Now, as we have developed a final model, we will test whether our predictions do also perform well on new unseen data. Hence, we will test the model’s performance on our hold-out data partition. As usual, the confusion matrix is based on a risk-score cutoff of 0.5. The AUC of 0.98 on the test data confirms that the model generalizes well on unseen data.
# Fit new best model once on test data at the final end of the process:
test_results <- xgb_sa %>%
extract_workflow() %>%
finalize_workflow(xgb_sa %>% select_best()) %>%
last_fit(split = diabetes_split)
# create predictions:
test_p <- collect_predictions(test_results)
# confusion matrix:
conf_mat <- conf_mat(test_p, diabetes, .pred_class)
p5a_diab <- conf_mat %>%
autoplot(type = "heatmap") +
theme(legend.position = "none") +
labs(title='Confusion Matrix')
#AUC overall
auc <- test_p %>%
roc_auc(diabetes, .pred_1, event_level = "second") %>%
mutate(.estimate=round(.estimate, 3)) %>%
pull(.estimate)
#ROC-curve
roc_curve <- roc_curve(test_p, diabetes, .pred_1, event_level = "second")
p5b_diab <- roc_curve %>%
autoplot() +
annotate('text', x = 0.3, y = 0.75, label = auc) +
theme_minimal() +
labs(title='ROC-AUC')
#combine both plots:
p5_diab <- p5a_diab + p5b_diab + plot_annotation('Figure 5: Evaluation on Test Data')

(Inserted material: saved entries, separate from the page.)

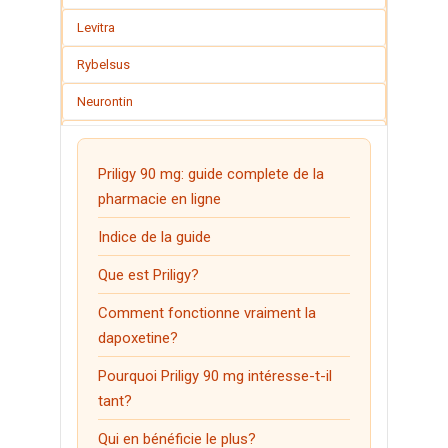
Levitra
Rybelsus
Neurontin
Seroquel
Priligy 90 mg: guide complete de la
Lasix
pharmacie en ligne
Clomid
Indice de la guide
Stromectol
Que est Priligy?
Prednisolone
Comment fonctionne vraiment la
Amoxil
dapoxetine?
Viagra Professional
Pourquoi Priligy 90 mg intéresse-t-il
Cialis Professional
tant?
Female Viagra
Qui en bénéficie le plus?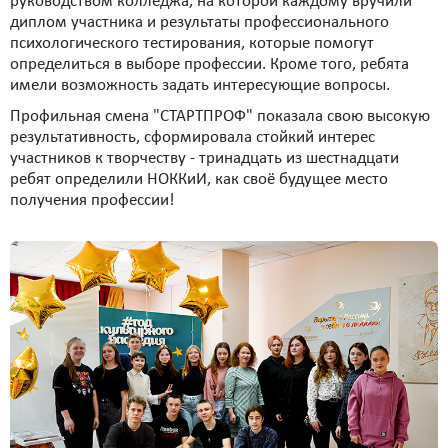
руководством колледжа, на которой каждому вручили
диплом участника и результаты профессионального
психологического тестирования, которые помогут
определиться в выборе профессии. Кроме того, ребята
имели возможность задать интересующие вопросы.
Профильная смена "СТАРТПРОФ" показала свою высокую
результативность, сформировала стойкий интерес
участников к творчеству - тринадцать из шестнадцати
ребят определили НОККиИ, как своё будущее место
получения профессии!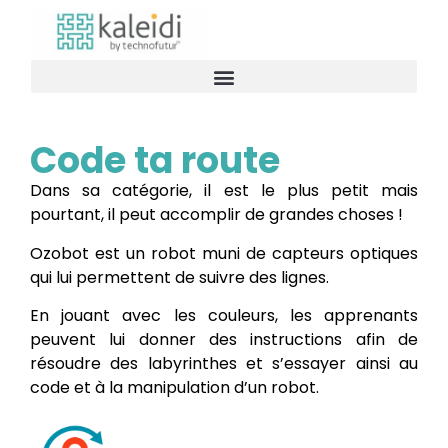
Code ta route
Dans sa catégorie, il est le plus petit mais
pourtant, il peut accomplir de grandes choses !
Ozobot est un robot muni de capteurs optiques
qui lui permettent de suivre des lignes.
En jouant avec les couleurs, les apprenants
peuvent lui donner des instructions afin de
résoudre des labyrinthes et s’essayer ainsi au
code et à la manipulation d’un robot.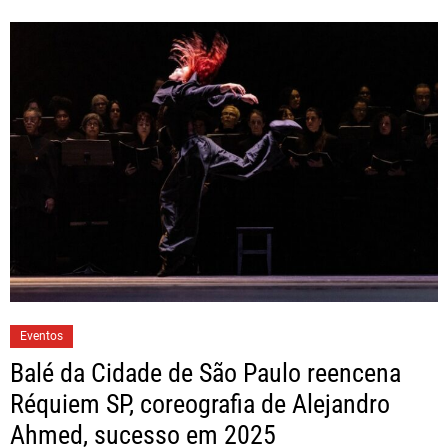
Eventos
Balé da Cidade de São Paulo reencena
Réquiem SP, coreografia de Alejandro
Ahmed, sucesso em 2025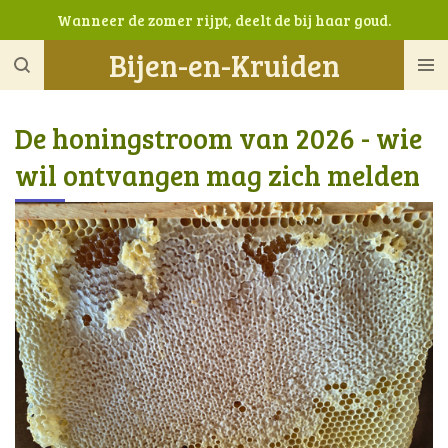
Wanneer de zomer rijpt, deelt de bij haar goud.
Ga
direct
Bijen-en-Kruiden
naar
de
hoofdinhoud
De honingstroom van 2026 - wie
wil ontvangen mag zich melden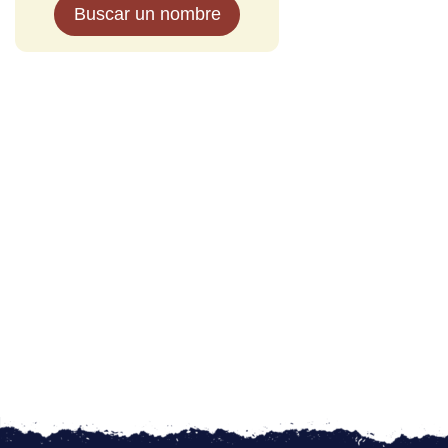
Buscar un nombre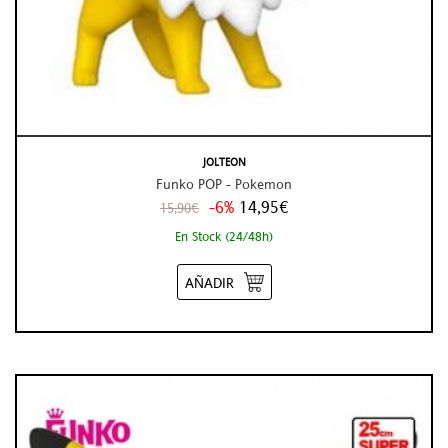
JOLTEON
Funko POP - Pokemon
-6%
14,95€
15,90€
En Stock (24/48h)
AÑADIR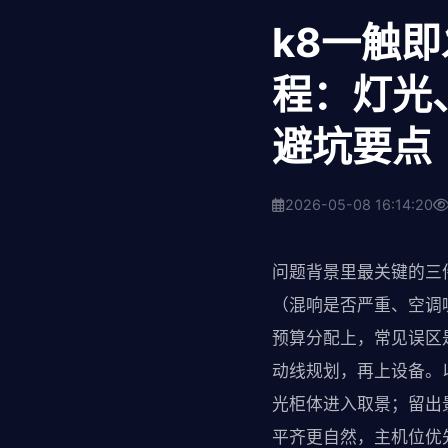
k8一触
程：灯光
避坑要点
2026-05-08 16:14:20
问题背景里最关键的三
（混响是否严重、空调
预算分配上，常见误区
动线规划，再上设备。
光柜体进入取景；留出
平齐更自然，主机位优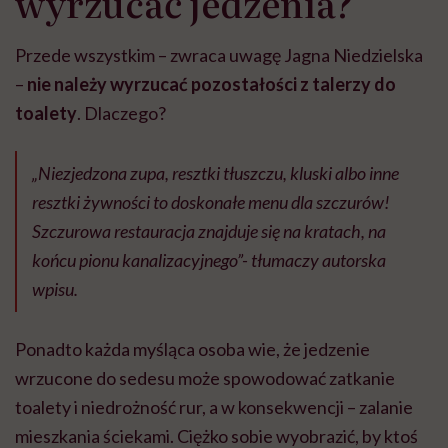
wyrzucać jedzenia?
Przede wszystkim – zwraca uwagę Jagna Niedzielska
–
nie należy wyrzucać pozostałości z talerzy do
toalety
. Dlaczego?
„Niezjedzona zupa, resztki tłuszczu, kluski albo inne
resztki żywności to doskonałe menu dla szczurów!
Szczurowa restauracja znajduje się na kratach, na
końcu pionu kanalizacyjnego”- tłumaczy autorska
wpisu.
Ponadto każda myśląca osoba wie, że jedzenie
wrzucone do sedesu może spowodować zatkanie
toalety i niedrożność rur, a w konsekwencji – zalanie
mieszkania ściekami. Ciężko sobie wyobrazić, by ktoś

ggsave(p5_diab, file="cl_diabetes/p5_diab.png")
However, it is important to note that, despite evaluating the model with hold-out data at the end of our pipeline, this toy example cannot completely rule out the possibility of data leakage (eg. Kapoor and Narayanan 2023), which could bias our findings.
We did a comparative analysis of different machine learning classifiers to predict diabetes with some medical risk factors using the tidymodels framework. Then we showed how to further improve the best model (in our case XGBoost) using iterative grid search before validating the model on test data. In addition, we applied visualization methods to better understand how the predictions are generated. Overall, we see that machine learning methods can fruitfully support medical decision-making, if the model is well developed, validated, and integrated carefully into the application of interest.